Konsumen saat ini semakin mempertimbangkan fleksibilitas kendaraan untuk mendukung berbagai aktivitas, mulai dari mobilitas perkotaan, perjalanan akhir pekan, hingga kebutuhan keluarga dan hewan peliharaan.
“Paviliun Ekosistem ini kami hadirkan sebagai gambaran bagaimana Omoda & Jaecoo terus mengembangkan pengalaman pengguna secara lebih menyeluruh. Kami melihat kebutuhan mobilitas kini terus berkembang, termasuk di Indonesia, sehingga inovasi yang kami hadirkan juga perlu semakin dekat dengan gaya hidup dan aktivitas pengguna sehari-hari,” ujar Business Unit Director Jaecoo Indonesia, Jim Ma.
BACA JUGA: Kendaraan Listrik di Jakarta Bebas Pajak dan Ganjil Genap, Insentif Resmi Berlanjut
Dalam gelaran tersebut, Omoda & Jaecoo juga menampilkan berbagai eksplorasi teknologi melalui zona interaktif yang mencakup area esports, permainan arcade, robot pintar Mornine AiMOGA, hingga anjing robot.
Kehadiran berbagai elemen tersebut memperlihatkan bagaimana teknologi dan pengalaman pengguna menjadi bagian penting dalam pengembangan ekosistem mobilitas masa depan.
Di sisi lain, Omoda & Jaecoo turut menghadirkan sejumlah model dengan karakter berbeda. Mulai dari nuansa futuristik Omoda 7, konsep retro-cyber Omoda 4, hingga kemampuan off-road Jaecoo J8 SHS-P ARDIS untuk kebutuhan eksplorasi.
Salah satu sorotan utama dalam paviliun ini adalah konsep pet-friendly lifestyle melalui Jaecoo J5 EV. Model tersebut dirancang untuk mendukung mobilitas bersama hewan peliharaan, termasuk penggunaan material kursi scratch-resistant yang lebih tahan terhadap goresan ringan dan gesekan.
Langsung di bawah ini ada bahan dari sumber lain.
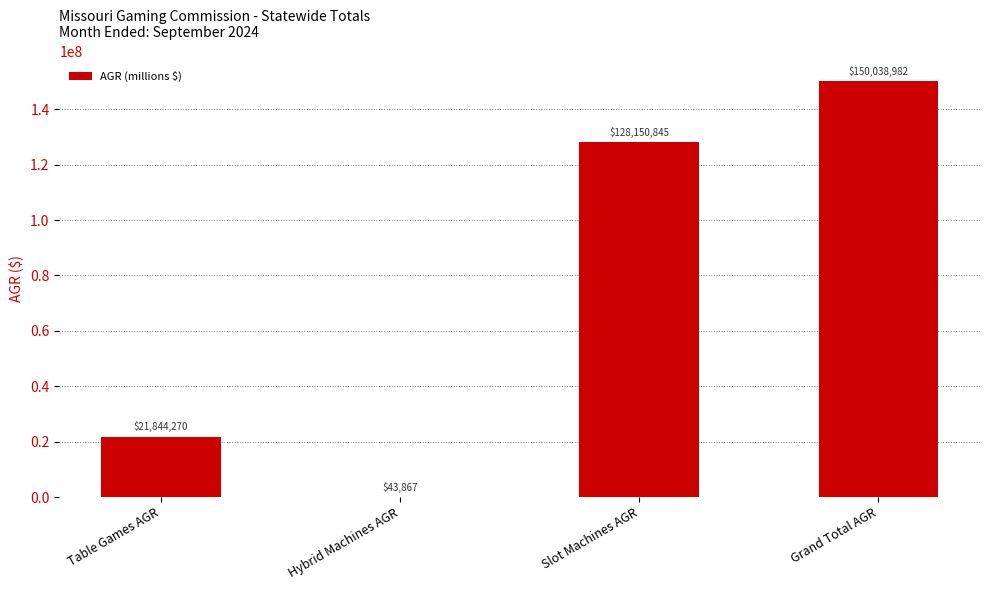

Which label corresponds to the largest value in the chart?

Grand Total AGR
BACA JUGA: Freelander Debut Global di Tiongkok, SUV Premium Hasil Kolaborasi Chery dan JLR Siap Go Global
Menariknya, Jaecoo J5 EV juga mencatat respons positif di pasar Indonesia. Berdasarkan data GAIKINDO, model ini membukukan penjualan sebanyak 1.942 unit pada Januari, 2.926 unit pada Februari, dan 2.775 unit pada Maret 2026.
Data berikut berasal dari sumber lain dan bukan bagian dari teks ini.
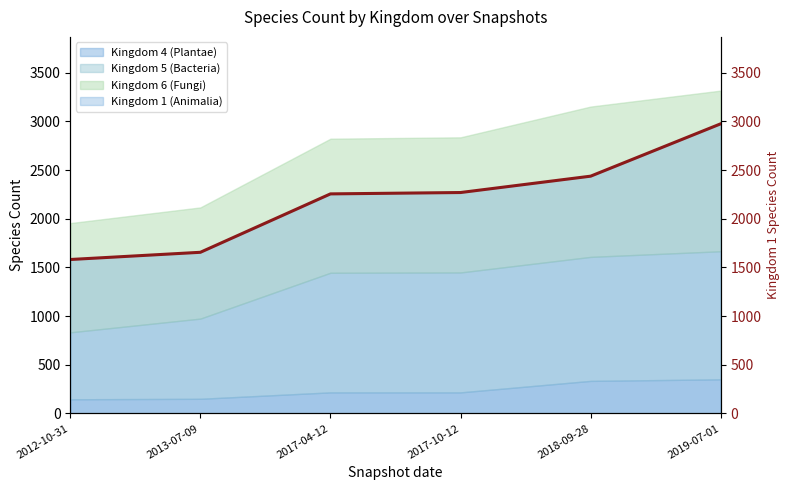

Rank the categories by value from lowest to highest.

2012-10-31, 2013-07-09, 2017-04-12, 2017-10-12, 2018-09-28, 2019-07-01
Capaian tersebut sekaligus menjadikan Jaecoo J5 EV sebagai mobil listrik terlaris di Indonesia sepanjang kuartal pertama 2026.
“Kompetisi industri otomotif global kini tidak lagi hanya berfokus pada produk, tetapi juga bagaimana sebuah brand membangun ekosistem yang semakin terhubung dengan kebutuhan penggunanya. Lewat pendekatan ini, kami ingin menghadirkan pengalaman mobilitas yang lebih relevan, interaktif, dan adaptif terhadap perkembangan gaya hidup konsumen global bahkan di Indonesia,” tambah Jim Ma.
Momentum ini juga menjadi bagian dari perjalanan global Omoda & Jaecoo setelah berhasil mencapai penjualan satu juta unit secara global.
Ke depan, Omoda & Jaecoo menyatakan akan terus mengembangkan inovasi dan pengalaman mobilitas yang lebih cerdas, dinamis, serta relevan dengan perkembangan kebutuhan konsumen di berbagai pasar, termasuk Indonesia.